Though the States Reorganisation Committee appointed by the first prime minister of the country, Jawaharlal Nehru, favoured the creation of states on the basis of languages, the merger of Telangana with Andhra was never cordial. Even after the country attained independence in August 1947, Telangana was not free, so to speak, since the Nizam was ruling most of the region.
Operation Polo of the Indian government against the Nizam forced the merger of the state of Hyderabad with India on September 17, 1948. But, the trouble was still brewing. The first SRC, headed by Fazal Ali, even though focusing on the linguistic criterion for creation of states, did not recommend the unification of Telangana with Andhra without riders. The SRC had made it clear that the merger of Telangana with Andhra should be only through a democratic process.
"It will be in the interests of Andhra as well as Telangana to constitute into a separate State, which may be known as the Hyderabad State with provision for its unification with Andhra after the general elections likely to be held in or about 1961 if by a two-thirds majority the legislature of the residency Hyderabad State expresses itself in favour of such unification."
But, the Congress, which was almost non-existent in the Nizamia land, ignored the SRC opinion. Instead, it went ahead with the unification process and declared the formation of Andhra Pradesh on November 1, 1956. But, the Congress government allowed a gentleman's agreement giving certain privileges to the people of Telangana since they were seen as a deprived lot in the Nizam's rule vis-a-vis the population in the British-controlled Andhra.
Post the formation of AP, the people of Telangana were of the opinion that they were given a raw deal and continued to agitate for separation of Telangana from Andhra. The argument was based on several issues, which the separatists show as evidence for the domination of people from Andhra over the people of the region with 10 districts out of 23 in the state today. Two major rivers — Krishna and Godavari — flow from the Telangana region. But, the waters are taken directly to the Andhra part of the state and little flows to the fields of Telangana.
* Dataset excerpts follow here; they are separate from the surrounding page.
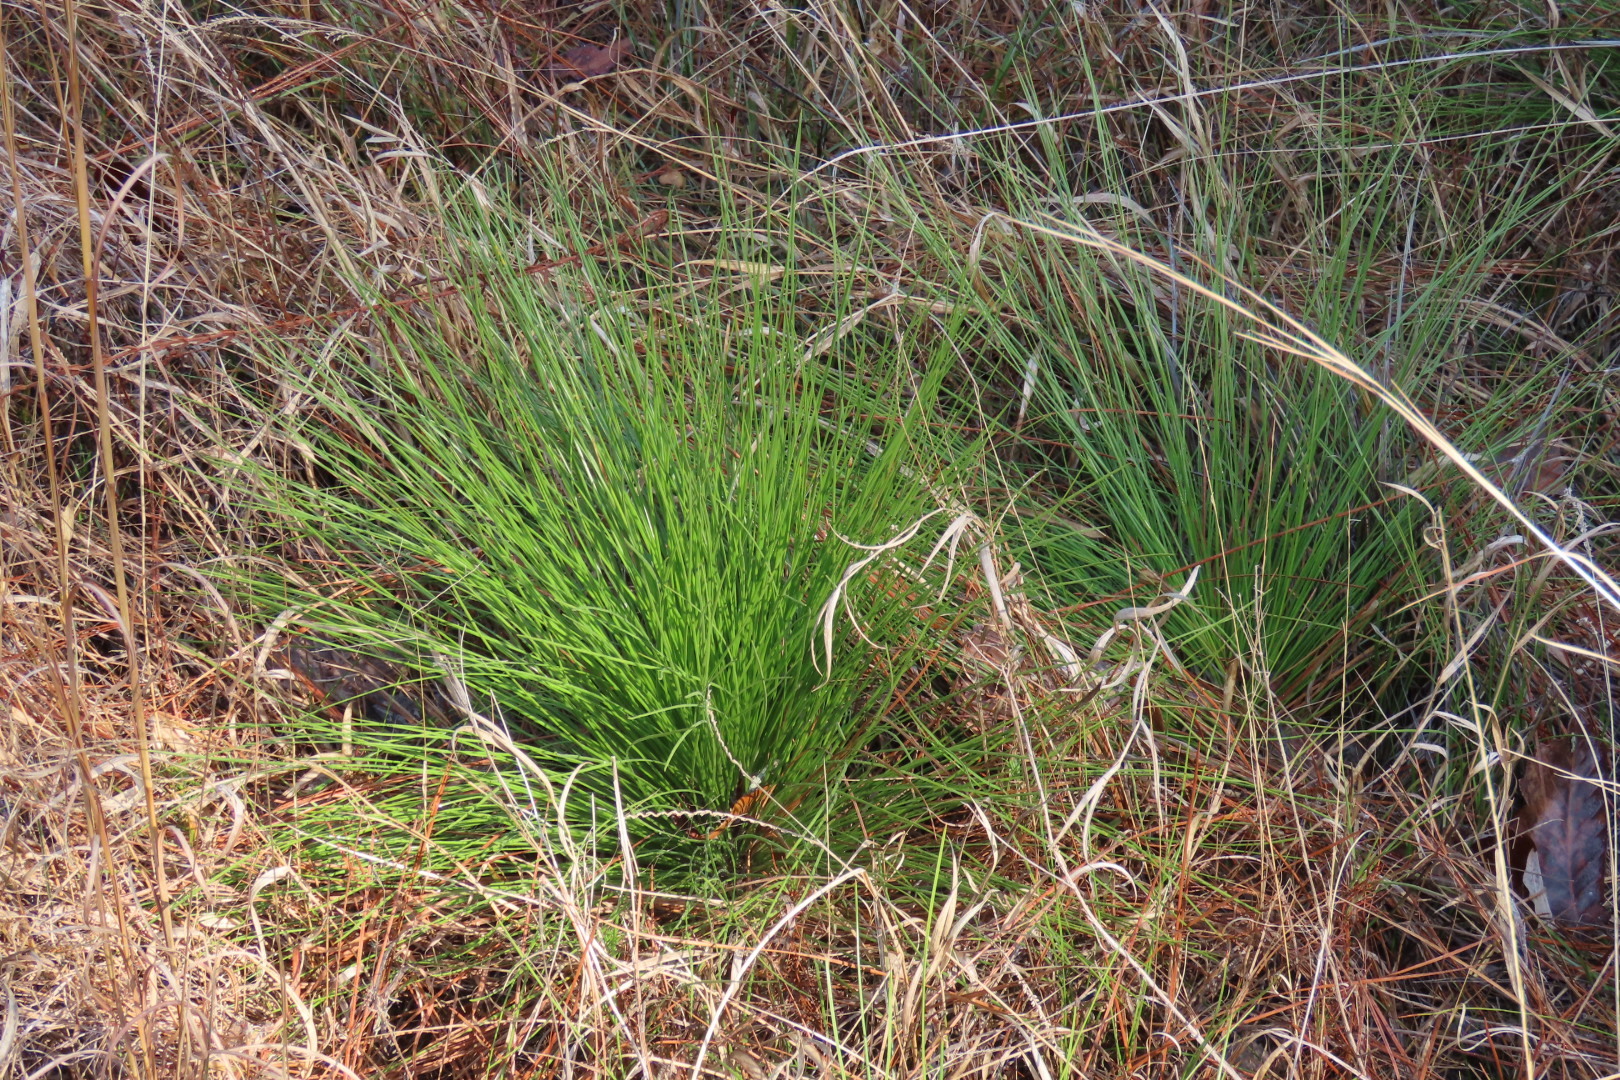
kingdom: Plantae
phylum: Tracheophyta
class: Pinopsida
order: Pinales
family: Pinaceae
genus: Pinus
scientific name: Pinus palustris
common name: Longleaf pine
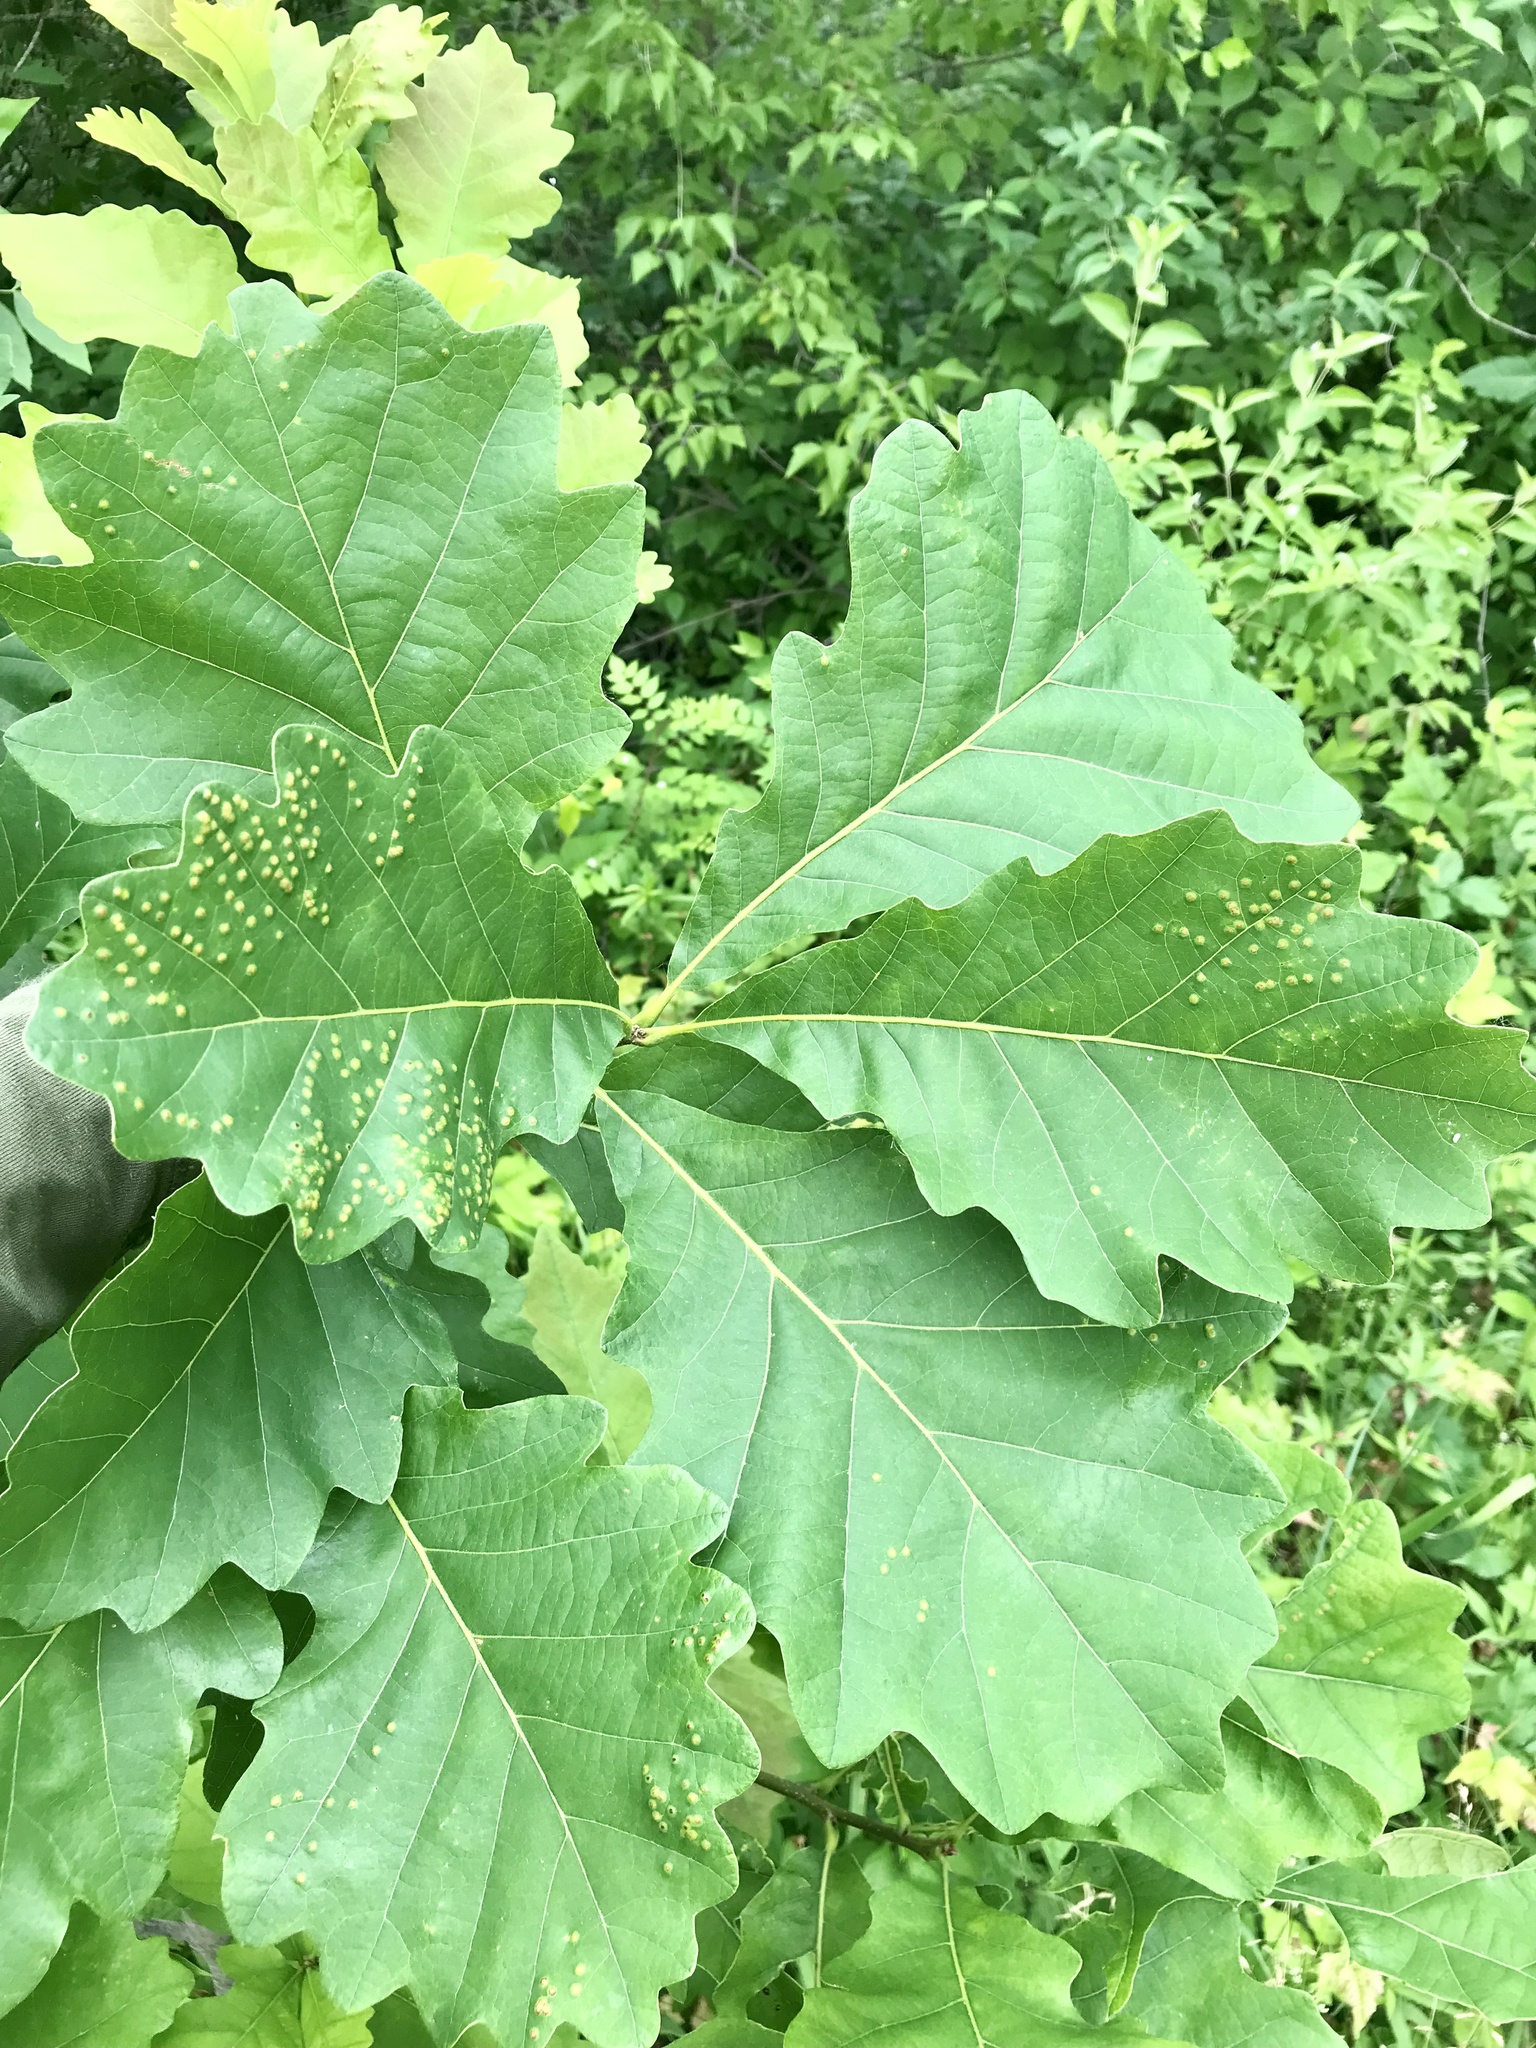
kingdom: Plantae
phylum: Tracheophyta
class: Magnoliopsida
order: Fagales
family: Fagaceae
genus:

This triggered a major movement in 1969 for separation of Telangana and caused major trouble for the ruling Congress. Osmania University in Hyderabad had turned into a defacto headquarters for the separatist movement. The leaders of the then separate Telangana movement are still seen as traitors. M Channa Reddy, one of the leaders of the movement, subsequently joined the Congress and even became the chief minister of AP.
In 2001, K Chandrasekhara Rao, a senior leader of the Telugu Desam Party of N Chandrababu Naidu, once again kicked off the movement by forming the Telangana Rashtra Samiti (TRS). In 2004, the TRS allied with the Congress. Sonia Gandhi, Congress president, gave assurances to the people of Telangana that the party was in favour of a separate state. This assurance translated into support for both the TRS and the Congress in the region. But, after the elections, the Congress-led UPA government formed a committee, headed by Pranab Mukherjee, to arrive at a "political consensus" on the issue.
However, the then chief minister YS Rajasekhara Reddy allegedly blocked the proposal for the creation of Telangana due to a variety of political reasons. The Pranab committee was to submit its report in about six weeks, but it has not been done yet. The inordinate delay has once again created unrest among the people of Telangana, even though the sentiment was not reflected in the results of the 2009 elections.
On November 29, KCR gave a major twist to the row by starting his fast unto death demanding a separate Telangana.